> Exercise instructions
Reproduce only this stretch of the listing below: from the line with "im Monat 11" through the line with "Informationen, Ahnentafeln, Stammbäumen und", exactly as written, with pictures excluded.

BEGIN

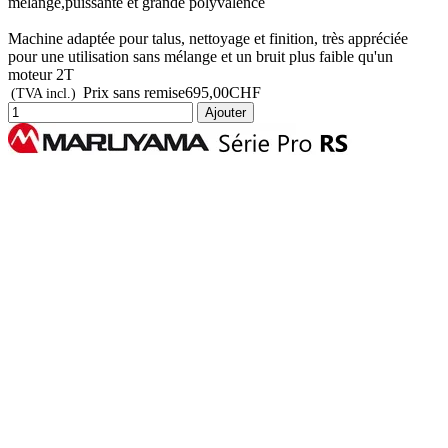
mélange,puissante et grande polyvalence
Machine adaptée pour talus, nettoyage et finition, très appréciée
pour une utilisation sans mélange et un bruit plus faible qu'un
moteur 2T
Prix sans remise
695,00CHF
(TVA incl.)
Ajouter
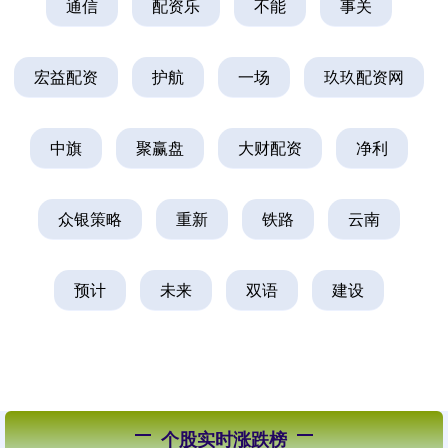
通信
配资乐
不能
事关
宏益配资
护航
一场
玖玖配资网
中旗
聚赢盘
大财配资
净利
众银策略
重新
铁路
云南
预计
未来
双语
建设
个股实时涨跌榜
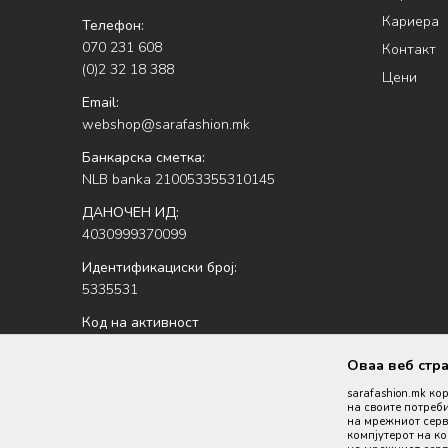
Кариера
Телефон:
070 231 608
Контакт
(0)2 32 18 388
Цени
Email:
webshop@sarafashion.mk
Банкарска сметка:
NLB banka 210053355310145
ДАНОЧЕН ИД:
4030999370099
Идентификациски број:
5335531
Код на активност
47.51
Оваа веб стр
sarafashion.mk ко
на своите потреби
на мрежниот серве
компјутерот на к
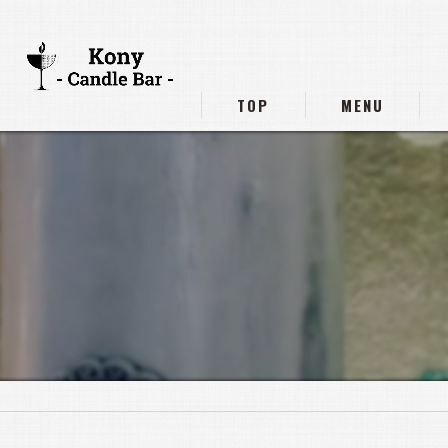
TOP
MENU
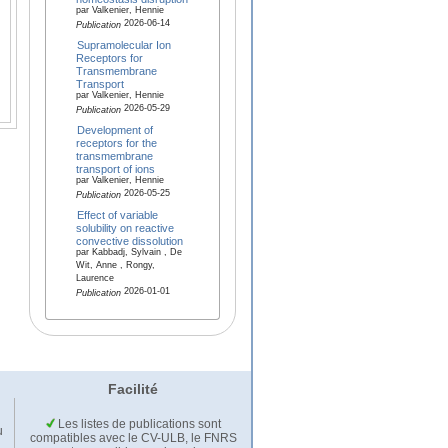
par Valkenier, Hennie
2026-06-14
Publication
Supramolecular Ion
Receptors for
Transmembrane
Transport
par Valkenier, Hennie
2026-05-29
Publication
Development of
receptors for the
transmembrane
transport of ions
par Valkenier, Hennie
2026-05-25
Publication
Effect of variable
solubility on reactive
convective dissolution
par Kabbadj, Sylvain , De
Wit, Anne , Rongy,
Laurence
2026-01-01
Publication
Facilité
Les listes de publications sont
u
compatibles avec le CV-ULB, le FNRS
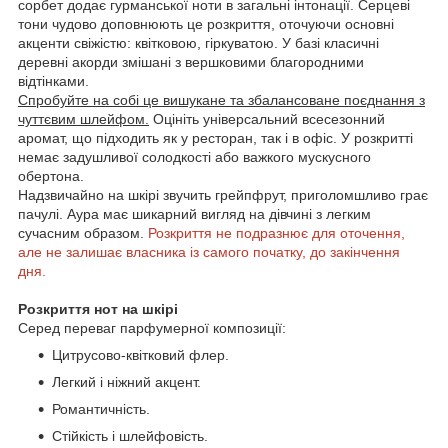
сорбет додає гурманської ноти в загальні інтонації. Серцеві
тони чудово доповнюють це розкриття, оточуючи основні
акценти свіжістю: квітковою, гіркуватою. У базі класичні
деревні акорди змішані з вершковими благородними
відтінками.
Спробуйте на собі це вишукане та збалансоване поєднання з
чуттєвим шлейфом.
Оцініть універсальний всесезонний
аромат, що підходить як у ресторан, так і в офіс. У розкритті
немає задушливої солодкості або важкого мускусного
обертона.
Надзвичайно на шкірі звучить грейпфрут, приголомшливо грає
пачулі. Аура має шикарний вигляд на дівчині з легким
сучасним образом.
Розкриття не подразнює для оточення,
але не залишає власника із самого початку, до закінчення
дня.
Розкриття нот на шкірі
Серед переваг парфумерної композиції:
Цитрусово-квітковий флер.
Легкий і ніжний акцент.
Романтичність.
Стійкість і шлейфовість.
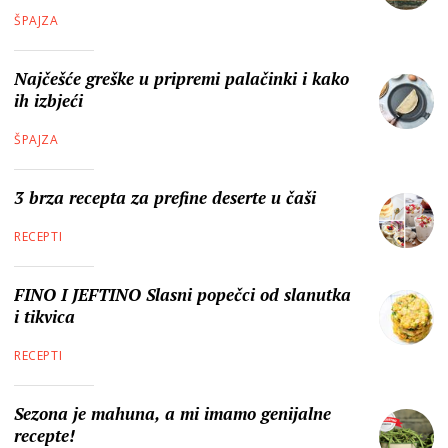
ŠPAJZA
Najčešće greške u pripremi palačinki i kako
ih izbjeći
ŠPAJZA
3 brza recepta za prefine deserte u čaši
RECEPTI
FINO I JEFTINO Slasni popečci od slanutka
i tikvica
RECEPTI
Sezona je mahuna, a mi imamo genijalne
recepte!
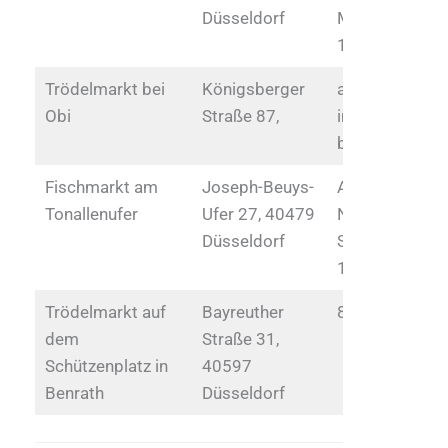
Düsseldorf
Monat, 11:00 
17:00 Uhr
Trödelmarkt bei
Königsberger
am 4. Sonntag
Obi
Straße 87,
im Monat 11
bis 18 Uhr
Fischmarkt am
Joseph-Beuys-
April bis
Tonallenufer
Ufer 27, 40479
November
Düsseldorf
Sonntag 11 bi
18 Uhr
Trödelmarkt auf
Bayreuther
8 bis 13 Uhr
dem
Straße 31,
Schützenplatz in
40597
Benrath
Düsseldorf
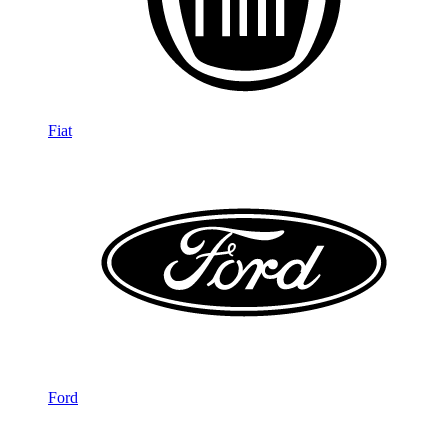
Fiat
Ford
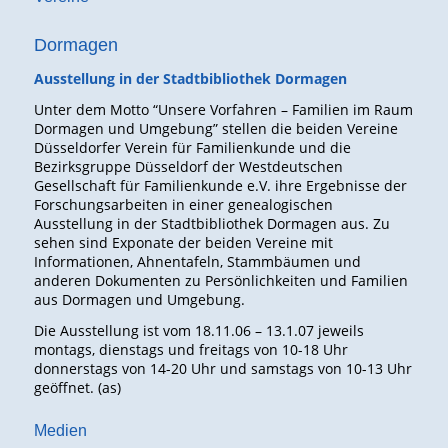
Dormagen
Ausstellung in der Stadtbibliothek Dormagen
Unter dem Motto “Unsere Vorfahren – Familien im Raum
Dormagen und Umgebung” stellen die beiden Vereine
Düsseldorfer Verein für Familienkunde und die
Bezirksgruppe Düsseldorf der Westdeutschen
Gesellschaft für Familienkunde e.V. ihre Ergebnisse der
Forschungsarbeiten in einer genealogischen
Ausstellung in der Stadtbibliothek Dormagen aus. Zu
sehen sind Exponate der beiden Vereine mit
Informationen, Ahnentafeln, Stammbäumen und
anderen Dokumenten zu Persönlichkeiten und Familien
aus Dormagen und Umgebung.
Die Ausstellung ist vom 18.11.06 – 13.1.07 jeweils
montags, dienstags und freitags von 10-18 Uhr
donnerstags von 14-20 Uhr und samstags von 10-13 Uhr
geöffnet. (as)
Medien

END

> Result of this exercise
im Monat 11
bis 18 Uhr
Fischmarkt am
Joseph-Beuys-
April bis
Tonallenufer
Ufer 27, 40479
November
Düsseldorf
Sonntag 11 bi
18 Uhr
Trödelmarkt auf
Bayreuther
8 bis 13 Uhr
dem
Straße 31,
Schützenplatz in
40597
Benrath
Düsseldorf
Fiat
Ford
Dormagen
Ausstellung in der Stadtbibliothek Dormagen
Unter dem Motto “Unsere Vorfahren – Familien im Raum
Dormagen und Umgebung” stellen die beiden Vereine
Düsseldorfer Verein für Familienkunde und die
Bezirksgruppe Düsseldorf der Westdeutschen
Gesellschaft für Familienkunde e.V. ihre Ergebnisse der
Forschungsarbeiten in einer genealogischen
Ausstellung in der Stadtbibliothek Dormagen aus. Zu
sehen sind Exponate der beiden Vereine mit
Informationen, Ahnentafeln, Stammbäumen und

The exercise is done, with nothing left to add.